To buy cars on time, houses on mortgage, to "invest" in the stock market, to demand the "right" to health care and social security pensions.
This culture of ours is the most lethal of all of our weapons, vastly more effective than any number of nukes, and will spread from Iraq throughout the Moslem world.
The West being rich the Moslem can stand, by saying to himself that he is more virtuous than any American and that the American's have stolen all of their wealth from people like himself. To see Iraq "prosperous and peaceful" would shatter his world view. Total demoralization follows. Islam would no longer be of world - historical importance.
It would be wastefull to hand it out for nothing, and instead the money will pay for many things for many people, reliable electricity, roads, drinking water, sewage systems, millions of well paying jobs, and Home Depots, car dealerships, McDonalds, furniture and appliance stores, internet and cell phone vendors where thy can spend their money.
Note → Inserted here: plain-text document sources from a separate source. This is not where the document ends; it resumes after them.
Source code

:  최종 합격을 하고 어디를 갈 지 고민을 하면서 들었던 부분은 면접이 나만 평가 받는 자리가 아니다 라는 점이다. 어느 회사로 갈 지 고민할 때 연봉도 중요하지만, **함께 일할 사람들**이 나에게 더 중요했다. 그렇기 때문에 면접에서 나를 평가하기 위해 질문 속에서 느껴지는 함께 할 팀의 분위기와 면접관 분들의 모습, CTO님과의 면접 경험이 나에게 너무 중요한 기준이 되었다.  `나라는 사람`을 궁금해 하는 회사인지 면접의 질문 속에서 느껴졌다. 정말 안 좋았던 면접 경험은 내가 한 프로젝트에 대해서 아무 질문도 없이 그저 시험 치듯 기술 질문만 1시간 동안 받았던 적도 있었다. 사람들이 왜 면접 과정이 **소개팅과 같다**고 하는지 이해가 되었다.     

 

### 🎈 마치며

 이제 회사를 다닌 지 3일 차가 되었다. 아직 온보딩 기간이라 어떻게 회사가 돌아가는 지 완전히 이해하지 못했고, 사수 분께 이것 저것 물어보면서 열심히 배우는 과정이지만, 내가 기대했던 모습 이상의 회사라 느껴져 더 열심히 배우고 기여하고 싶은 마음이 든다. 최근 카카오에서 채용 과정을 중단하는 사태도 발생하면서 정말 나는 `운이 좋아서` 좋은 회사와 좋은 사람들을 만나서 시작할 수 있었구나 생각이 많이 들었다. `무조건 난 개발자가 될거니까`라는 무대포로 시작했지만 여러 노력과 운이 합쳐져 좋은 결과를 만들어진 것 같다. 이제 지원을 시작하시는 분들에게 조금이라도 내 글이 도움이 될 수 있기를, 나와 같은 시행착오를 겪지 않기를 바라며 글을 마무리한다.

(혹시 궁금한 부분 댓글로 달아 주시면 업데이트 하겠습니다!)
Televise American television dubbed in Arabic, a hundred channels on the cable that carries the broadband for their entertainment.
They wouldn't stand a chance.
"do you think it can be saved"? - no.
"do you think it's OK"? Do I like what has happened? no. Do I see it as inevitable when I look at history in detail since the 16th Century and the American experience in particular? With sadness, yes.
"what are you doing about it?" - As each generation must, we must build from the rubble left behind by the previous generations, sifting usable bricks and stone, steel and copper, out of the waste of old dreams. Socialism was tremendously powerful in this country from the end of WWI, and the lust for socialism can be seen in the Union side of the war of 1861. There is a lot needing building. Hundreds of years of effort have proved to be fruitless. I try to get people to see that the basic structure of their everyday lives has changed, and has to change more. I am afraid and nearly certain that instead of changing how they see themselves and reality people will not change their hearts and minds soon enough, and will elect a "man on horseback" who will "save them from repression and servitude" to the "soulless Corporations" and the "rich" when the times go bad. Pretty bad times at the moment, actually, and wait for the inflation - deflation - inflation and unemployment on the horizon.
I raise my family, and try to prepare them by trying to make them think and see clearly, and work on the hearts and minds of those around me. Many illusions will have to go. Faith in "democracy" and the essential goodness of human nature will be lost. So will the hope that Government can be "good." Perhaps government as "neccesary" or "unavoidable" will replace government as "Uncle Sugar" combined with "a fountain of justice."
This sounds pessimistic but is actually not. Something good cannot be built until we stop trying to make the impossible happen. There are many positive possibilities. The Iraq business, the Empire, the dilemma we face generally, could have been avoided. We will come to see that this is so. What we now see are the fruits of hubris, as the ancient Greeks put it. The Tower to Heaven falls, Babel, and the people are dispersed into separate languages and tribes.
There will be an attempt to revive the ancient traditions of our culture, Duty, Honor, Country, as MacArthur put it, and it will succeed. I work toward this. Whether the future generations can build something good upon the foundation we the living leave behind depends on how well we build, but in the end will be up to them.